Now those I like when I make a dirty shrimp rice, but I have never used them in a salad form. I read on the back of the package about a shrimp salad you put on a hoagie, but that just seem like a lot of shrimp for me and it has mayo. I don't really like a lot of mayo on anything, so although I wanted to try the recipe I decided to replace the mayo and the herbs used and come up with this lighter version that is tasty and just plain good.
Instead of a hoagie, I toasted cocktail pumpernickel bread and that add a great crunch.

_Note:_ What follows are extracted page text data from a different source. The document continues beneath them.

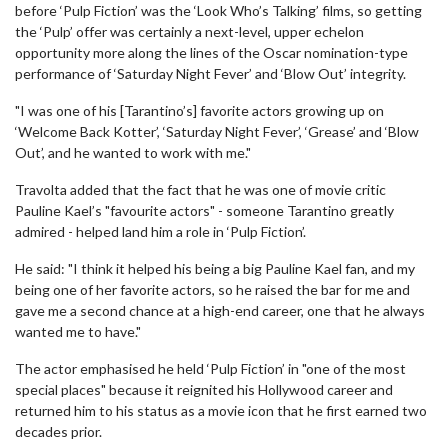
before ‘Pulp Fiction’ was the ‘Look Who’s Talking’ films, so getting
the ‘Pulp’ offer was certainly a next-level, upper echelon
opportunity more along the lines of the Oscar nomination-type
performance of ‘Saturday Night Fever’ and ‘Blow Out’ integrity.
"I was one of his [Tarantino’s] favorite actors growing up on
‘Welcome Back Kotter’, ‘Saturday Night Fever’, ‘Grease’ and ‘Blow
Out’, and he wanted to work with me."
Travolta added that the fact that he was one of movie critic
Pauline Kael’s "favourite actors" - someone Tarantino greatly
admired - helped land him a role in ‘Pulp Fiction’.
He said: "I think it helped his being a big Pauline Kael fan, and my
being one of her favorite actors, so he raised the bar for me and
gave me a second chance at a high-end career, one that he always
wanted me to have."
The actor emphasised he held ‘Pulp Fiction’ in "one of the most
special places" because it reignited his Hollywood career and
returned him to his status as a movie icon that he first earned two
decades prior.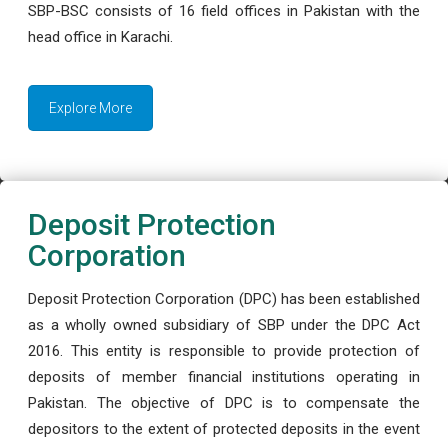
SBP-BSC consists of 16 field offices in Pakistan with the
head office in Karachi.
Explore More
Deposit Protection
Corporation
Deposit Protection Corporation (DPC) has been established
as a wholly owned subsidiary of SBP under the DPC Act
2016. This entity is responsible to provide protection of
deposits of member financial institutions operating in
Pakistan. The objective of DPC is to compensate the
depositors to the extent of protected deposits in the event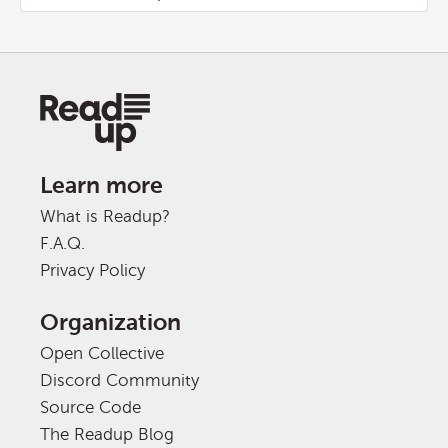
Learn more
What is Readup?
F.A.Q.
Privacy Policy
Organization
Open Collective
Discord Community
Source Code
The Readup Blog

Shrimp Salad....Hold the Mayo
Ingredients
*1/2 pound(s) frozen salad-size shrimp, thawed and drained
*1/4 cup(s) plain, low fat, Greek yogurt
*1 Tbsp cream cheese, softened
*1/2 tsp dried dill weed
*1/2 Tbsp fresh lemon juice
*1/8 gm garlic powder, pinch
*1/8 gm onion powder, pinch
Instructions
*Thaw shrimp and drain. Place in a medium bowl.
*Mix yogurt, softened cream cheese, dill weed, lemon juice , a pinch of garlic powder and a pinch of onion powder, until well combined. Add yogurt mix to shrimp and chill for 30 minutes before serving.